There are two main concerns. First, we think the $329 asking price is basically fantasy land right now. Remember how the RTX 2080 Ti launched at $1,199, but there were supposed to be $999 models, which pretty much never existed in any real quantity? This will be like that, only so much worse with the current market trends. Even if we forget about miners for a moment, it’s clear there are a lot of other people wanting to buy mid-range and high-end graphics cards. There were GPU shortages back in September when the 3080 launched, and things have only gotten worse since then. Plus, let’s be real: AMD’s Ryzen 5000 parts are still in short supply, as are the best webcams, and it’s very unlikely all of those are being bought up by miners. Miners do make things worse in the GPU arena, but Ampere and Big Navi would still be selling out even without their ‘help.’
The other concern is with performance and features. If you look at the results, out of our current gaming suite, there were only a few instances where the 12GB VRAM had much of an impact (compared to the 8GB 3060 Ti and 2060 Super), and that was mostly at framerates that were already lower than most gamers would like. It’s nice that Nvidia equipped the card with 12GB (though we still think a 6GB 3060 is coming), but more VRAM can’t make up for the reduction in memory bandwidth and GPU computational prowess. Slightly better performance than an RTX 2060 Super at a moderately lower price is the least we could expect, and that’s pretty much what we got.

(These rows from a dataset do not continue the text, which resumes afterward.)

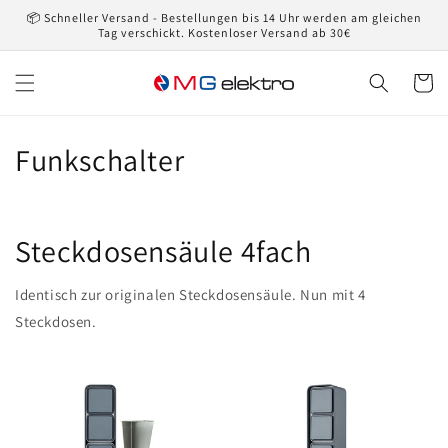
Direkt
📦 Schneller Versand - Bestellungen bis 14 Uhr werden am gleichen
zum
Tag verschickt. Kostenloser Versand ab 30€
Inhalt
Warenko
K
Funkschalter
a
t
Steckdosensäule 4fach
e
Identisch zur originalen Steckdosensäule. Nun mit 4
g
Steckdosen.
o
r
i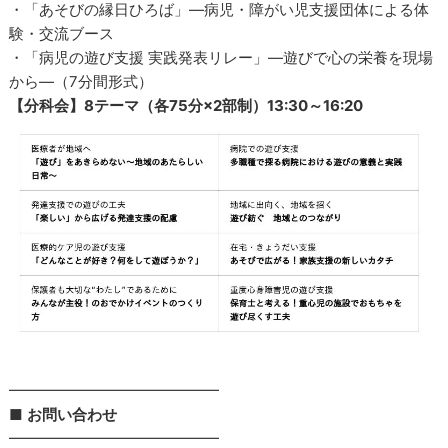
・「あそびの縁日ひろば」―病児・障がい児支援団体による体
験・交流ブース
・「病児の遊び支援 実践発表リレー」―遊びで心の栄養を現場
から―（7分間形式）
【分科会】8テーマ（各75分×2部制）13:30～16:20
━━━━━━━━━━━━━━
■
お問い合わせ
━━━━━━━━━━━━━━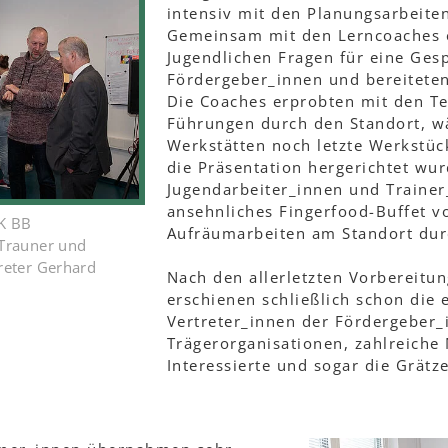
intensiv mit den Planungsarbeiten
Gemeinsam mit den Lerncoaches e
Jugendlichen Fragen für eine Ges
Fördergeber_innen und bereiteten
Die Coaches erprobten mit den T
Führungen durch den Standort, w
Werkstätten noch letzte Werkstüc
die Präsentation hergerichtet w
Jugendarbeiter_innen und Traine
ansehnliches Fingerfood-Buffet vo
UK BB
Aufräumarbeiten am Standort dur
 Trauner und
treter Gerhard
Nach den allerletzten Vorbereitu
erschienen schließlich schon die 
Vertreter_innen der Fördergeber_
Trägerorganisationen, zahlreiche 
Interessierte und sogar die Grätze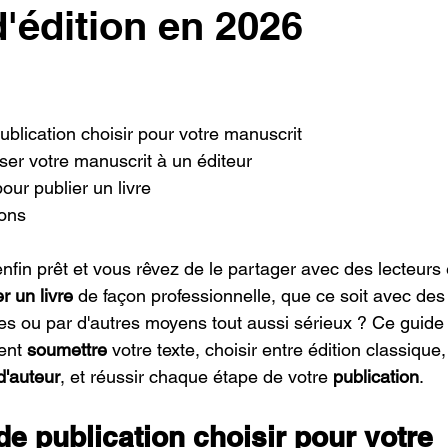
'édition en 2026
ublication choisir pour votre manuscrit
r votre manuscrit à un éditeur
our publier un livre
ions
nfin prêt et vous rêvez de le partager avec des lecteurs 
r un livre
 de façon professionnelle, que ce soit avec des
lles ou par d'autres moyens tout aussi sérieux ? Ce guide
ent 
soumettre
 votre texte, choisir entre édition classique,
d'auteur
, et réussir chaque étape de votre 
publication
.
de publication choisir pour votre 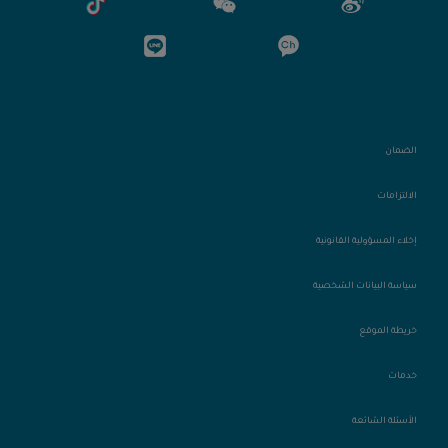
الضمان
الالتزامات
إخلاء المسؤولية القانونية
سياسة البيانات الشخصية
خريطة الموقع
خدمات
الأسئلة الشائعة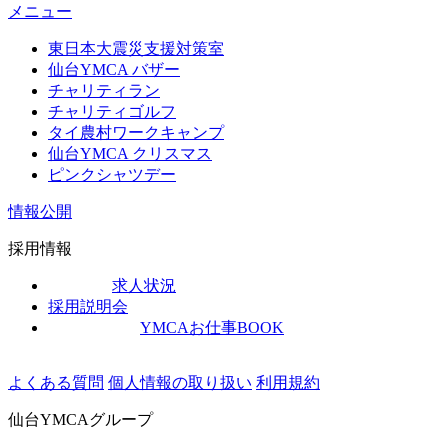
メニュー
東日本大震災支援対策室
仙台YMCA バザー
チャリティラン
チャリティゴルフ
タイ農村ワークキャンプ
仙台YMCA クリスマス
ピンクシャツデー
情報公開
採用情報
求人状況
採用説明会
YMCAお仕事BOOK
よくある質問
個人情報の取り扱い
利用規約
仙台YMCAグループ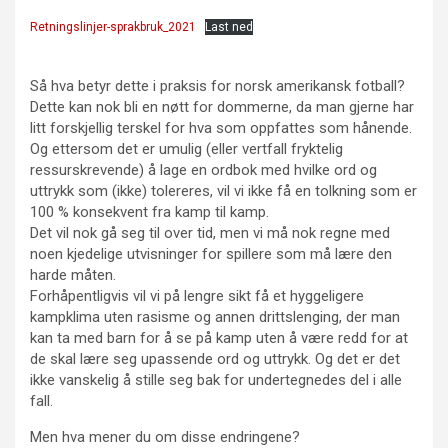
Retningslinjer-sprakbruk_2021
Last ned
Så hva betyr dette i praksis for norsk amerikansk fotball?
Dette kan nok bli en nøtt for dommerne, da man gjerne har
litt forskjellig terskel for hva som oppfattes som hånende.
Og ettersom det er umulig (eller vertfall fryktelig
ressurskrevende) å lage en ordbok med hvilke ord og
uttrykk som (ikke) tolereres, vil vi ikke få en tolkning som er
100 % konsekvent fra kamp til kamp.
Det vil nok gå seg til over tid, men vi må nok regne med
noen kjedelige utvisninger for spillere som må lære den
harde måten.
Forhåpentligvis vil vi på lengre sikt få et hyggeligere
kampklima uten rasisme og annen drittslenging, der man
kan ta med barn for å se på kamp uten å være redd for at
de skal lære seg upassende ord og uttrykk. Og det er det
ikke vanskelig å stille seg bak for undertegnedes del i alle
fall.
Men hva mener du om disse endringene?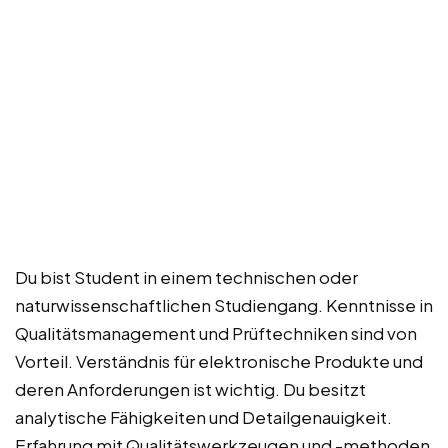
Du bist Student in einem technischen oder
naturwissenschaftlichen Studiengang. Kenntnisse in
Qualitätsmanagement und Prüftechniken sind von
Vorteil. Verständnis für elektronische Produkte und
deren Anforderungen ist wichtig. Du besitzt
analytische Fähigkeiten und Detailgenauigkeit.
Erfahrung mit Qualitätswerkzeugen und -methoden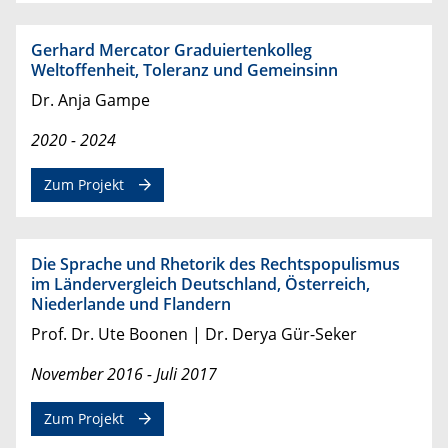
Gerhard Mercator Graduiertenkolleg
Weltoffenheit, Toleranz und Gemeinsinn
Dr. Anja Gampe
2020 - 2024
Zum Projekt
Die Sprache und Rhetorik des Rechtspopulismus
im Ländervergleich Deutschland, Österreich,
Niederlande und Flandern
Prof. Dr. Ute Boonen | Dr. Derya Gür-Seker
November 2016 - Juli 2017
Zum Projekt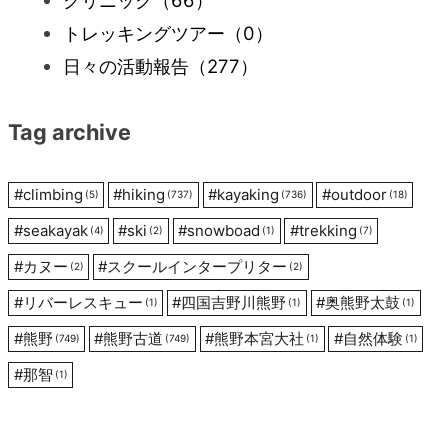
クリニック
（66）
ー
トレッキングツアー
（0）
日々の活動報告
（277）
シ
Tag archive
ョ
ン
#
climbing
#
hiking
#
kayaking
#
outdoor
(5)
(737)
(736)
(18)
#
seakayak
#
ski
#
snowboad
#
trekking
(4)
(2)
(1)
(7)
#
カヌー
#
スクールインタープリター
(2)
(2)
#
リバーレスキュー
#
四国吉野川熊野
#
奥熊野太鼓
(1)
(1)
(1)
#
熊野
#
熊野古道
#
熊野本宮大社
#
自然体験
(749)
(749)
(1)
(1)
#
那智
(1)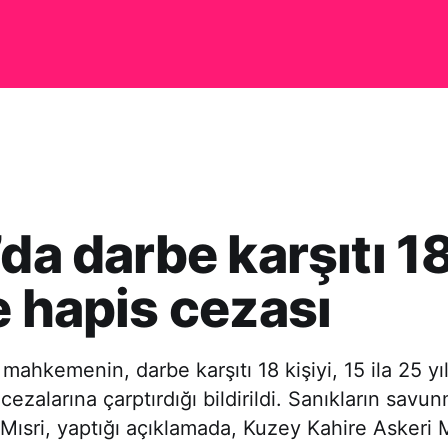
’da darbe karşıtı 1
e hapis cezası
 mahkemenin, darbe karşıtı 18 kişiyi, 15 ila 25 yı
cezalarına çarptırdığı bildirildi. Sanıkların savu
-Mısri, yaptığı açıklamada, Kuzey Kahire Askeri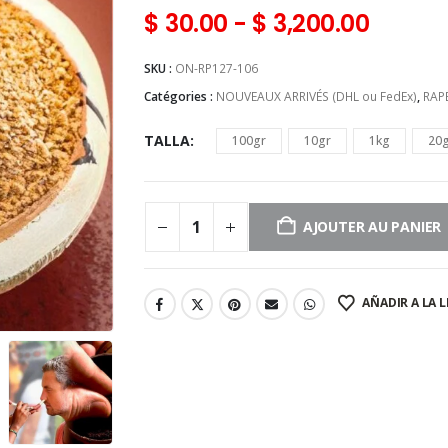
$
30.00
-
$
3,200.00
SKU :
ON-RP127-106
Catégories :
NOUVEAUX ARRIVÉS (DHL ou FedEx)
,
RAP
TALLA
100gr
10gr
1kg
20
AJOUTER AU PANIER
AÑADIR A LA L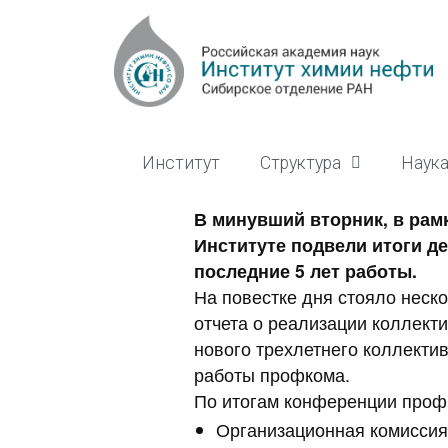
Институт
Структура
Наук
В минувший вторник, в рам
Институте подвели итоги д
последние 5 лет работы.
На повестке дня стояло неск
отчета о реализации коллекти
нового трехлетнего коллектив
работы профкома.
По итогам конференции проф
Организационная комиссия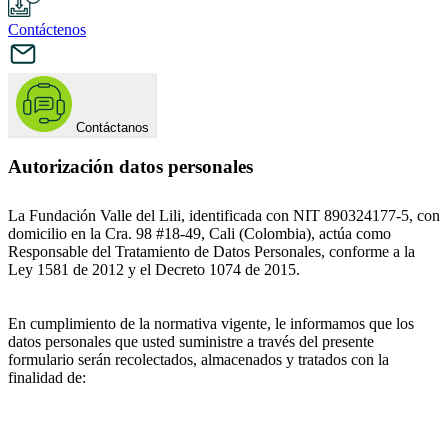
Contáctenos
Contáctanos
Autorización datos personales
La Fundación Valle del Lili, identificada con NIT 890324177-5, con
domicilio en la Cra. 98 #18-49, Cali (Colombia), actúa como
Responsable del Tratamiento de Datos Personales, conforme a la
Ley 1581 de 2012 y el Decreto 1074 de 2015.
En cumplimiento de la normativa vigente, le informamos que los
datos personales que usted suministre a través del presente
formulario serán recolectados, almacenados y tratados con la
finalidad de: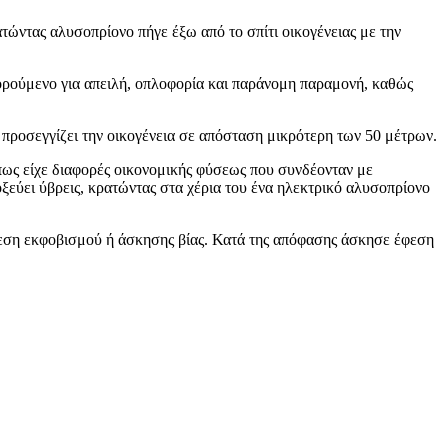
ατώντας αλυσοπρίονο πήγε έξω από το σπίτι οικογένειας με την
ορούμενο για απειλή, οπλοφορία και παράνομη παραμονή, καθώς
 προσεγγίζει την οικογένεια σε απόσταση μικρότερη των 50 μέτρων.
πως είχε διαφορές οικονομικής φύσεως που συνδέονταν με
ξεύει ύβρεις, κρατώντας στα χέρια του ένα ηλεκτρικό αλυσοπρίονο
ρόθεση εκφοβισμού ή άσκησης βίας. Κατά της απόφασης άσκησε έφεση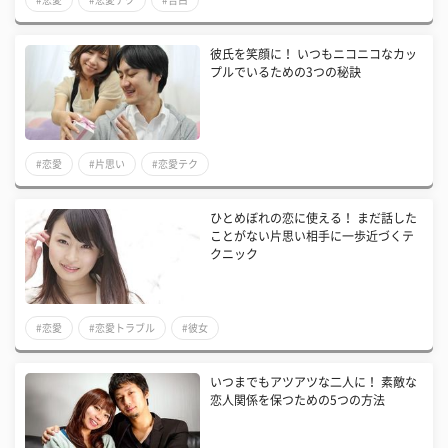
彼氏を笑顔に！ いつもニコニコなカッ
プルでいるための3つの秘訣
#恋愛
#片思い
#恋愛テク
ひとめぼれの恋に使える！ まだ話した
ことがない片思い相手に一歩近づくテ
クニック
#恋愛
#恋愛トラブル
#彼女
いつまでもアツアツな二人に！ 素敵な
恋人関係を保つための5つの方法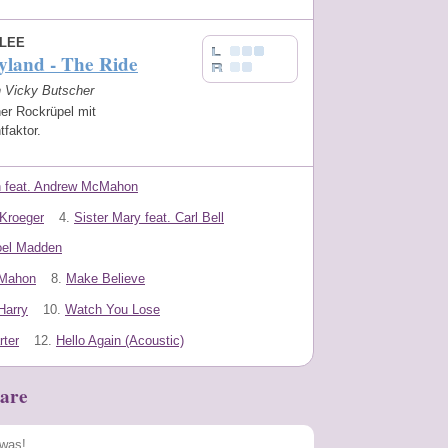
LEE
land - The Ride
n Vicky Butscher
er Rockrüpel mit
faktor.
n feat. Andrew McMahon
 Kroeger
4.
Sister Mary feat. Carl Bell
Joel Madden
cMahon
8.
Make Believe
Harry
10.
Watch You Lose
rter
12.
Hello Again (Acoustic)
are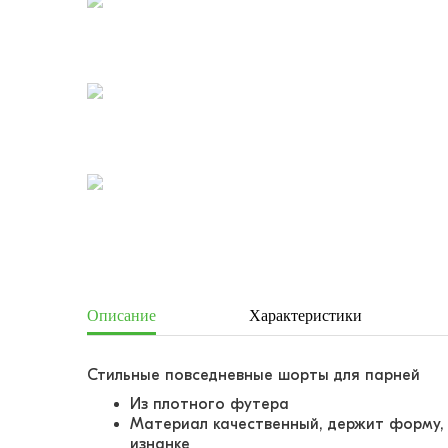
Описание
Характеристики
Стильные повседневные шорты для парней
Из плотного футера
Материал качественный, держит форму,
изнанке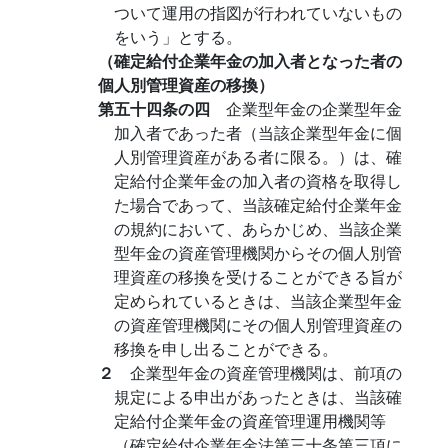
ついて運用の指図が行われていないもの
をいう」とする。
（確定給付企業年金の加入者となった者の
個人別管理資産の移換）
第五十四条の四
企業型年金の企業型年金
加入者であった者（当該企業型年金に個
人別管理資産がある者に限る。）は、確
定給付企業年金の加入者の資格を取得し
た場合であって、当該確定給付企業年金
の規約において、あらかじめ、当該企業
型年金の資産管理機関からその個人別管
理資産の移換を受けることができる旨が
定められているときは、当該企業型年金
の資産管理機関にその個人別管理資産の
移換を申し出ることができる。
２
企業型年金の資産管理機関は、前項の
規定による申出があったときは、当該確
定給付企業年金の資産管理運用機関等
（確定給付企業年金法第三十条第三項に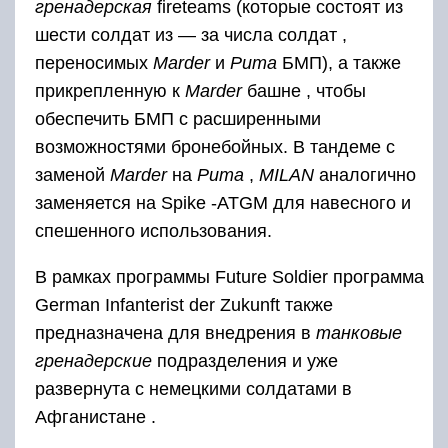
гренадерская
fireteams
(которые состоят из
шести солдат из — за числа солдат ,
переносимых
Marder
и
Puma
БМП), а также
прикрепленную к
Marder
башне , чтобы
обеспечить БМП с расширенными
возможностями бронебойных. В тандеме с
заменой
Marder
на
Puma
,
MILAN
аналогично
заменяется на
Spike
-ATGM для навесного и
спешенного использования.
В рамках программы Future Soldier программа
German Infanterist der Zukunft также
предназначена для внедрения в
танковые
гренадерские
подразделения и уже
развернута с немецкими солдатами в
Афганистане .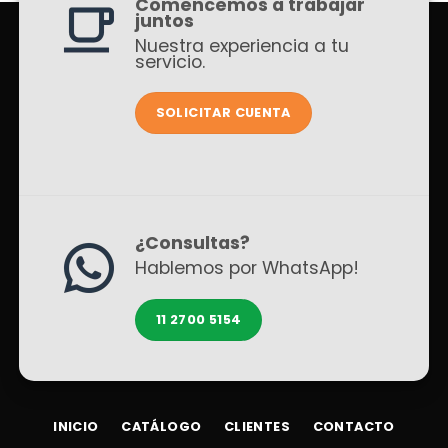
Comencemos a trabajar
juntos
Nuestra experiencia a tu
servicio.
SOLICITAR CUENTA
¿Consultas?
Hablemos por WhatsApp!
11 2700 5154
INICIO
CATÁLOGO
CLIENTES
CONTACTO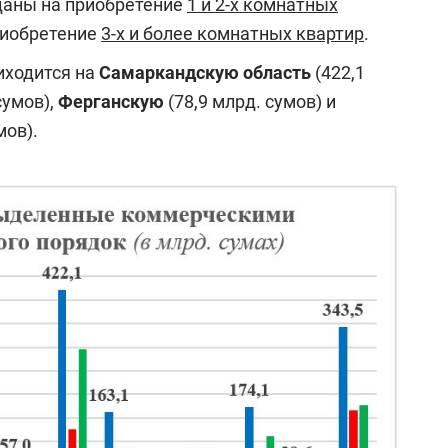
ыданы на приобретение
1 и 2-х комнатных
приобретение
3-х и более комнатных квартир
.
ходится на
Самаркандскую область
(422,1
сумов),
Ферганскую
(78,9 млрд. сумов) и
мов).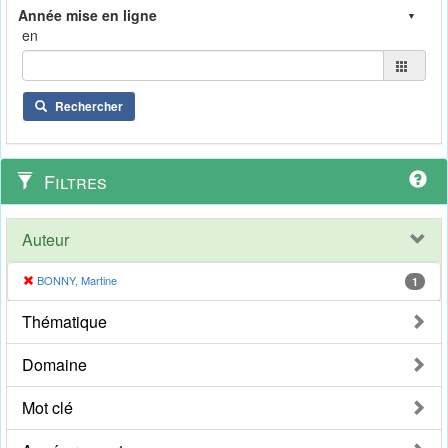
en
Rechercher
Filtres
Auteur
BONNY, Martine
1
Thématique
Domaine
Mot clé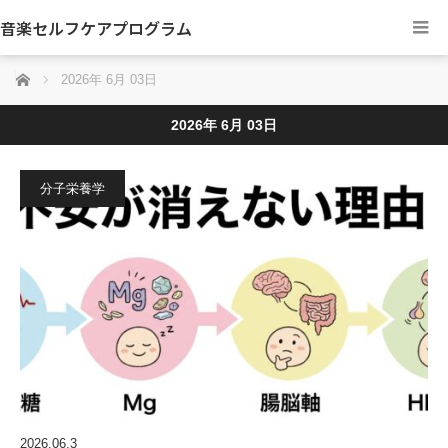
音楽セルフケアプログラム
ホーム
2026年 6月 03日
2026年 6月 03日
分子栄養学
2026.06.3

If you can’t afford a higher performance graphics card, and you can find an RTX 3060 12GB available for anything close to MSRP, in today’s world, that’s a great deal. Or wait until next year, and hopefully it will actually drop down to MSRP. Yeah, the prospect of waiting another 10 months to save some money doesn’t thrill us either. Anyone that already has an RTX 20-series card, particularly one of the higher-end models, has been able to enjoy this level of performance for quite a while.
There’s the other way of looking at things as well, which is that this is the current generation console equivalent. There are differences, of course, but an RTX 3060 should deliver pretty comparable performance to the Xbox Series X and PlayStation 5 — and even better performance in games that support DLSS. It’s likely better for ray tracing as well, but it’s far enough down the totem pole that we feel ray tracing shouldn’t be high on your list of priorities if you’re shopping for this card.
We can’t predict the future, but all we have to do is look at current resellers and places like eBay to know that, no matter what Nvidia does to hinder mining performance, the GeForce RTX 3060 is going to sell out. You basically can’t buy any RTX 30-series or 20-series card on Newegg right now at less than double the original launch prices. The same goes for AMD’s RX 5000 and RX 6000 series cards, and even the GTX 16-series GPUs. If you can find an RTX 3060 on sale today for less than $400, grab it fast — heck, buying one for $500 would still be a better deal than the $800 RTX 2060 Supers we’ve seen floating around.
Sadly, this is likely to be yet another product that won’t be able to meet the demand for it any time soon. We hope we’re wrong, we really do. But hope doesn’t get you a shiny new graphics card.